**What is required:** From the text below on running tests, list every item it says can be found under build/ARCH/test/.

*** Text excerpt ***

Running tests

You can run the tests using x. The most basic command – which you will almost never want to use! – is as follows:

./x test

This will build the stage 1 compiler and then run the whole test suite. You probably don't want to do this very often, because it takes a very long time, and anyway bors / GitHub Actions will do it for you. (Often, I will run this command in the background after opening a PR that I think is done, but rarely otherwise. -nmatsakis)

The test results are cached and previously successful tests are ignored during testing. The stdout/stderr contents as well as a timestamp file for every test can be found under build/ARCH/test/. To force-rerun a test (e.g. in case the test runner fails to notice a change) you can simply remove the timestamp file, or use the --force-rerun CLI option.

Note that some tests require a Python-enabled gdb. You can test if your gdb install supports Python by using the python command from within gdb. Once invoked you can type some Python code (e.g. print("hi")) followed by return and then CTRL+D to execute it. If you are building gdb from source, you will need to configure with --with-python=<path-to-python-binary>.

*** End of Text excerpt ***
*** Material shown ***

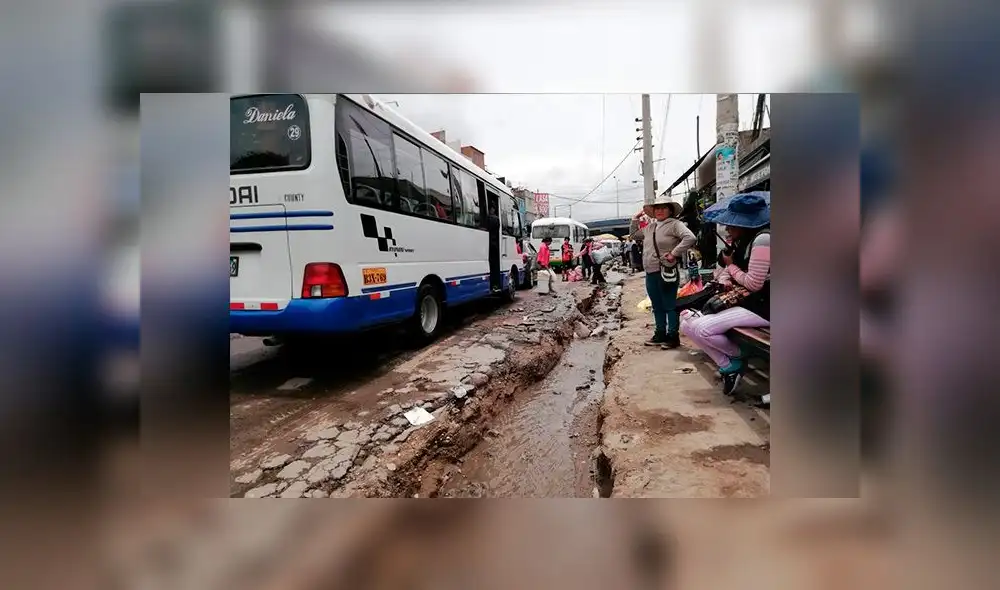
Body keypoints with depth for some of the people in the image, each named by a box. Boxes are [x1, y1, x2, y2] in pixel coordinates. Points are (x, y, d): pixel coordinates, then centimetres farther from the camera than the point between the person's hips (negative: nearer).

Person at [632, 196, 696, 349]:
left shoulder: (674, 224, -7)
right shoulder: (649, 227, 16)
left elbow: (690, 238, -21)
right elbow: (633, 235, 31)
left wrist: (674, 253, -21)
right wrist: (635, 221, 18)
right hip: (650, 273, 8)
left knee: (670, 306, -1)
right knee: (657, 307, 16)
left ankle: (673, 336, 8)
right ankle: (660, 334, 26)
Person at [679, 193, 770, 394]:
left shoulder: (763, 238, -17)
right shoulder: (744, 240, 11)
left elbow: (754, 284, -21)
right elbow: (725, 269, 19)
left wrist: (732, 266, -5)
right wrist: (724, 280, -5)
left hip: (762, 307, -10)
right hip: (745, 301, 10)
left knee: (699, 329, -22)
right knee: (688, 324, 0)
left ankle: (737, 358, 3)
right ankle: (728, 365, 4)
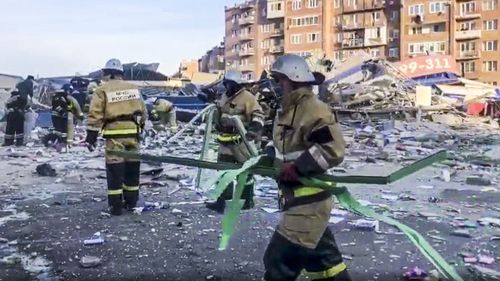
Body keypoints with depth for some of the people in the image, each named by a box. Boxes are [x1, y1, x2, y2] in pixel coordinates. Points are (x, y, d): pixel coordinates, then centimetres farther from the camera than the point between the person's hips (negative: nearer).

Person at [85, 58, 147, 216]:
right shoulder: (133, 88, 12)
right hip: (132, 133, 4)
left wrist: (91, 136, -3)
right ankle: (131, 202, 23)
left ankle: (116, 206, 3)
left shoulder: (102, 91, -2)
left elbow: (95, 115, -7)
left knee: (115, 169, 1)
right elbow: (143, 112, 15)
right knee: (132, 168, 14)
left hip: (115, 135, -4)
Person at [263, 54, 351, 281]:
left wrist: (297, 167, -25)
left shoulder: (314, 109, -18)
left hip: (309, 200, -10)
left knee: (279, 259, -5)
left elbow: (334, 149, -26)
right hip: (296, 197, 10)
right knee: (321, 256, 21)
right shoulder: (286, 111, 12)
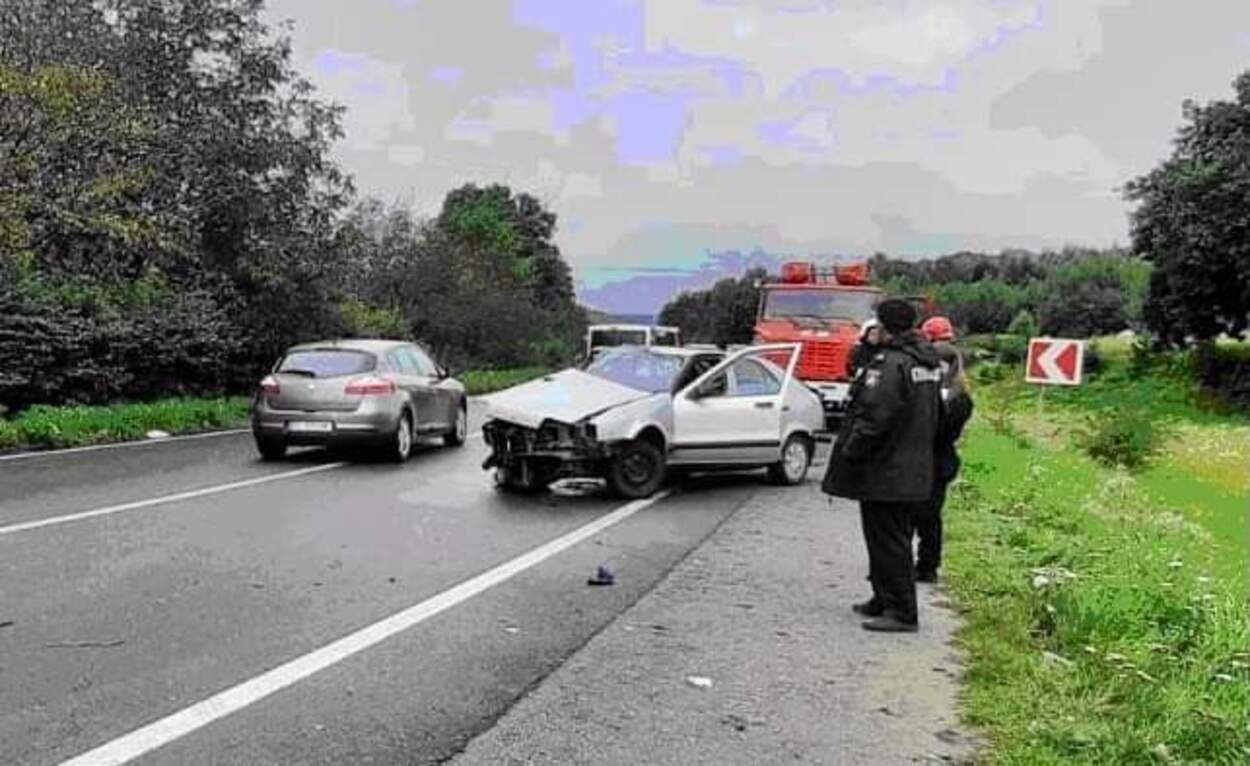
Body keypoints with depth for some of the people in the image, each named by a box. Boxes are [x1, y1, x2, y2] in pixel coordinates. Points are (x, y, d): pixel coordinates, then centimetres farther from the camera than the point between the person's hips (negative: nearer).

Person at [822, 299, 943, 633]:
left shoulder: (889, 363, -19)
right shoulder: (927, 361, 11)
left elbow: (874, 416, -24)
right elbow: (935, 414, 18)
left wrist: (849, 453, -14)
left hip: (885, 471, -10)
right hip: (914, 473, 10)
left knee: (888, 542, -3)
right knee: (895, 538, 18)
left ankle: (901, 612, 1)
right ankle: (884, 600, 30)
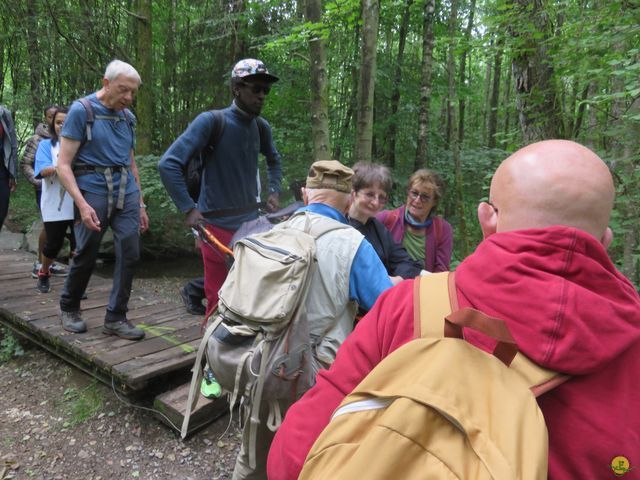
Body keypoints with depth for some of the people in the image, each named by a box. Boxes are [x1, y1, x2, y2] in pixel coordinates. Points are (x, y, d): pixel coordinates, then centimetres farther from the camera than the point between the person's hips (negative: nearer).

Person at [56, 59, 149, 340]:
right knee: (86, 258, 4)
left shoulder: (127, 116, 12)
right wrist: (82, 204, -20)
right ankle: (69, 308, 30)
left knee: (129, 254, -3)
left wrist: (140, 204, 17)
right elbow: (63, 164, -9)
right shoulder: (81, 110, -5)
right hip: (94, 193, -5)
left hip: (127, 194, 5)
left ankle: (115, 318, 9)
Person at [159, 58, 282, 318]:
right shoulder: (211, 121, -12)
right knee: (219, 299, 0)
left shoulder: (261, 126, 6)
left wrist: (274, 192, 14)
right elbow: (168, 164, -15)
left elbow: (274, 159, 27)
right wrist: (189, 209, -17)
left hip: (251, 221, 6)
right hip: (218, 225, -5)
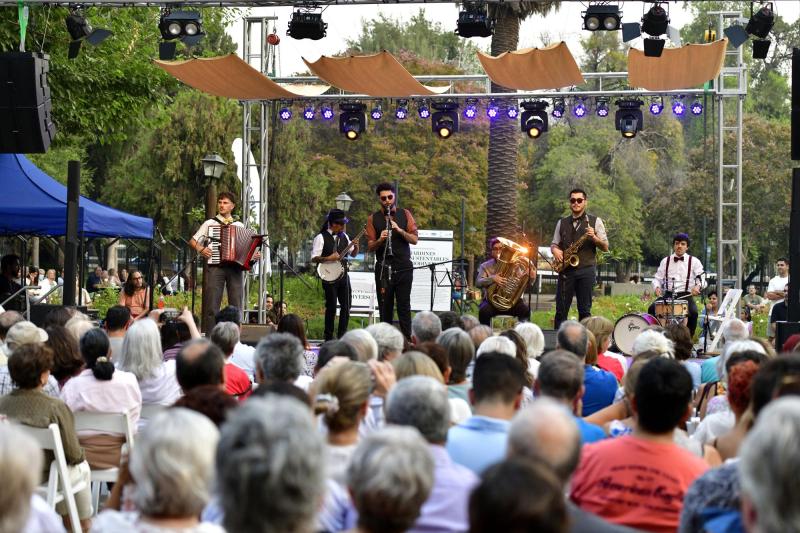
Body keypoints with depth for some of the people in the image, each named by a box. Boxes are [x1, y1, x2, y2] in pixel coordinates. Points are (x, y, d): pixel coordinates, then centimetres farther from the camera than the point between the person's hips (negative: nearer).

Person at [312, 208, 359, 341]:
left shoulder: (344, 236, 10)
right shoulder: (321, 238, -8)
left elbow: (353, 254, 19)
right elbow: (314, 258, -12)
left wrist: (356, 247, -1)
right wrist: (328, 258, -24)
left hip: (343, 275, 6)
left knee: (346, 305, 4)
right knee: (331, 306, -4)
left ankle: (342, 335, 13)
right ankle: (329, 337, 5)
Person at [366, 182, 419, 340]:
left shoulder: (405, 214, 8)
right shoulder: (373, 219, 6)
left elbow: (415, 239, 1)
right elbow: (370, 246, 3)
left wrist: (399, 230, -14)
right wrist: (380, 240, -17)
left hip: (404, 268, 0)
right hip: (383, 268, 0)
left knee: (404, 306, -2)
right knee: (385, 307, 2)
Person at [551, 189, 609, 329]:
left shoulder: (595, 221, 5)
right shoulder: (562, 223, 14)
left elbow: (605, 247, 3)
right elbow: (554, 244, 19)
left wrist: (593, 237, -16)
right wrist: (555, 250, -4)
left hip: (586, 270, -2)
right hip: (566, 270, 2)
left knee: (584, 310, -1)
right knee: (561, 310, -1)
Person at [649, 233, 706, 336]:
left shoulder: (694, 261, 7)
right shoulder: (665, 261, 15)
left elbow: (701, 278, 2)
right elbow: (657, 278, 14)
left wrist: (698, 286, -21)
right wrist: (657, 287, -9)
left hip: (685, 296, -2)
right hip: (668, 295, 2)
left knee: (693, 312, -31)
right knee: (652, 308, -24)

*** End of Material shown ***

**Answer to this problem:**
- stdout contents
- stderr contents
- a timestamp file for every test